Bac 2016 – La région de Thiès dans une tendance favorable

Bac 2016 – La région de Thiès dans une tendance favorable

En attendant que l’ensemble des résultats du baccalauréat remontent au niveau de l’Inspection d’académie de Thiès pour pouvoir être analysés, tout comme ceux du Brevet de fin d’études moyennes (Bfem), les tendances recueillies dans les deux plus grands lycées de la cité du rail montrent, pour l’instant, qu’il n’y a pas péril en la demeure.

Dans la ville de Thiès, les résultats de l’examen du baccalauréat pour l’année 2016 se présentent plutôt satisfaisants après le second tour. Au centre du lycée El hadji Malick Sy, où quatre jurys ont composé, le taux de réussite est à 44 %. Le total des résultats dudit lycée ont atteint 56,32% d’admis, toutes séries confondues.

Au lycée Amary Ndack Seck, qui a accueilli trois jurys, le centre affiche 42,22% de candidats reçus, là où ledit établissement s’en sort avec un taux de réussite de 43,47 % cette année. Soit un bond de quatre points par rapport aux résultats de l’année précédente. Une tendance qui, au fur et à mesure des remontées des résultats définitifs vers l’inspection d’académie, place la ville de Thiès dans une tendance favorable.

Selon Alioune Ndiaye, professeur de français, le faible taux de réussite de ces quinze dernières années est à rechercher dans l’architecture même du système éducatif sénégalais qui a eu du mal à s’adapter aux rapides mutations pédagogiques enregistrées. En guise d’exemple, il indique que, depuis une décennie, les élèves sont encouragés à s’engager dans l’étude des sciences, parce que le Sénégal en a réellement besoin. « Mais, dans cette option, on oublie royalement que la langue de travail, c’est le français ; alors que pour être un très bon élève en science, il faut au moins être bon en français, sinon l’élève va être rattrapé par les insuffisances accumulées dans l’apprentissage de la langue de travail », note-t-il.

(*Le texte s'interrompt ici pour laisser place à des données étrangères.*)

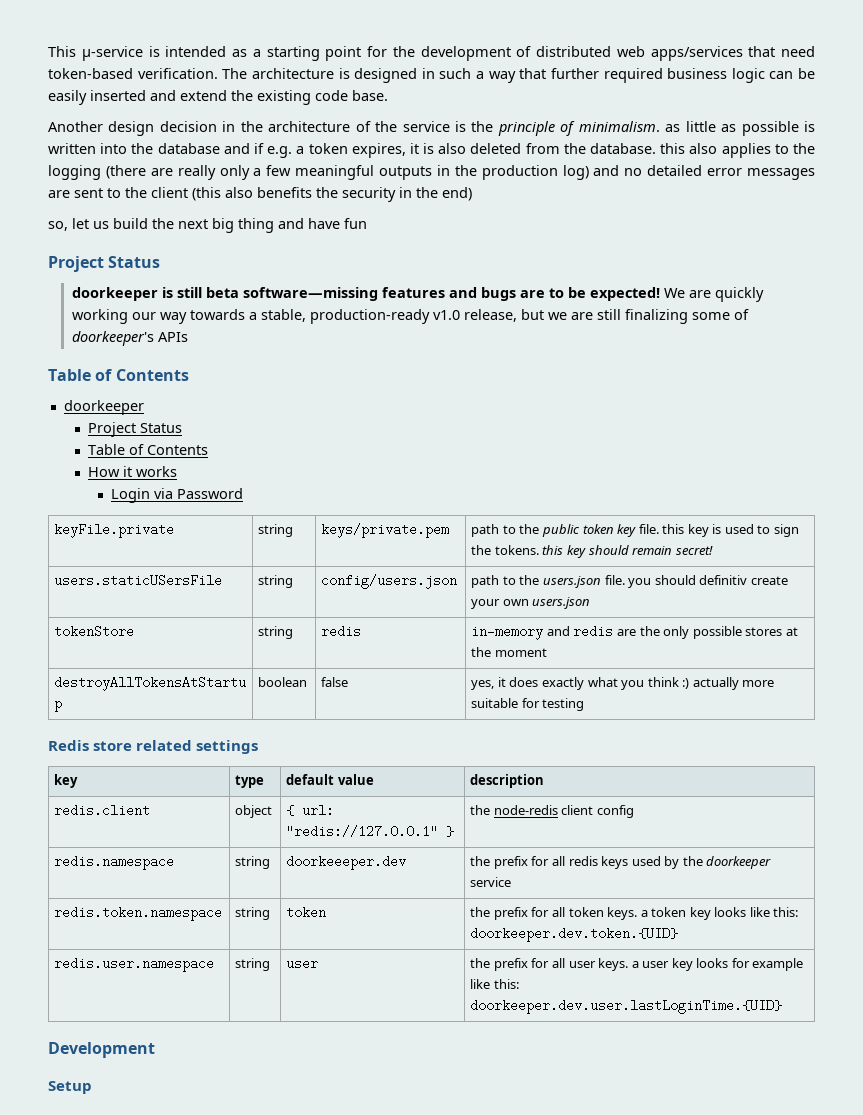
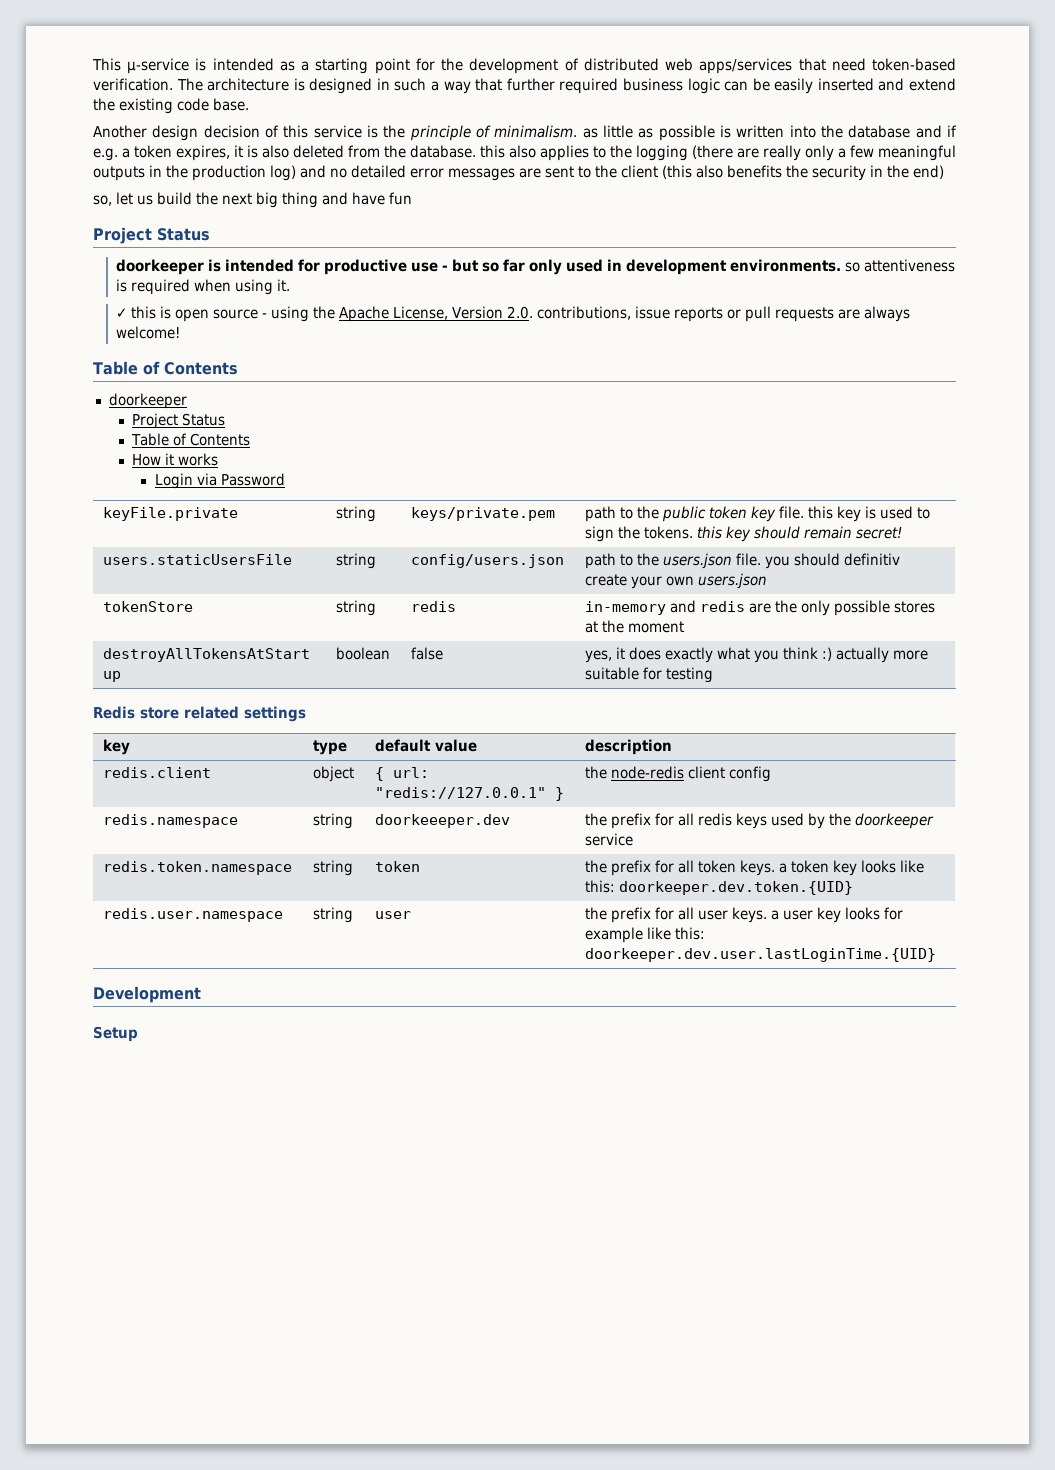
[222,121,398,132] in the architecture of the -> [265,125,309,138] of this
[176,287,764,302] [71,309,749,324] [71,331,188,346] still beta software—missing features and bugs are to be expected! We are quickly working our way towards a stable, production-ready v1.0 release, but we are still finalizing some of doorkeeper's APIs -> [224,259,955,275] [115,279,290,295] [115,306,910,322] [115,326,180,339] intended for productive use - but so far only used in development environments. so attentiveness is required when using it. // ✓ this is open source - using the Apache License, Version 2.0. contributions, issue reports or pull requests are always welcome!
[54,574,223,587] users.staticUSersFile -> [103,554,293,565] users.staticUsersFile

Pour régler cette question, M. Ndiaye indique qu’il faut revoir profondément l’apprentissage de la langue de travail au Sénégal. Ce, du préscolaire au moyen secondaire, en assignant aux enseignants et aux élèves des programmes digestes. « Il ne sert à rien de présenter une table des matières démentielles dont les apprentissages ne sont jamais déroulés sur une année scolaire bien remplie, à fortiori s’il y a des grèves », martèle-t-il.

Sur la même lancée, son collègue Omar Diaw, professeur de sciences de la vie et de la terre, d’enfoncer le clou. « Nous, la matière que nous enseignons doit aller avec des travaux pratiques au laboratoire et sur un jardin scolaire. Faites le tour de nos établissements scolaires pour voir si le minimum de ces conditions pédagogiques est réuni. Ajoutez à cela le niveau bas des élèves en français, la langue d’enseignement, vous comprenez le niveau de performance des élèves et de leurs professeurs qui réussissent, malgré tous ces obstacles avérés, à faire des résultats ».

C’est pourquoi il suggère que les effectifs soient mieux maîtrisés dans les classes, des programmes bien ficelés dans le contenu, mais aussi dans le temps, pour que le taux d’assimilation soit porté à un niveau tel que le maximum d’élèves puissent être à la hauteur des espoirs placés en eux par leurs familles et la nation. « Autrement dit, il s’agit de revoir le contenu de notre système éducatif de fond en comble afin de le réajuster en fonction de nos choix en tant que Sénégalais et nous mobiliser tous pour atteindre nos objectifs », assène-t-il. D’après ces enseignants, malgré leur bras de fer avec le gouvernement, ils se sont toujours aménagés des espaces pour conduire les enseignements au niveau des classes d’examen.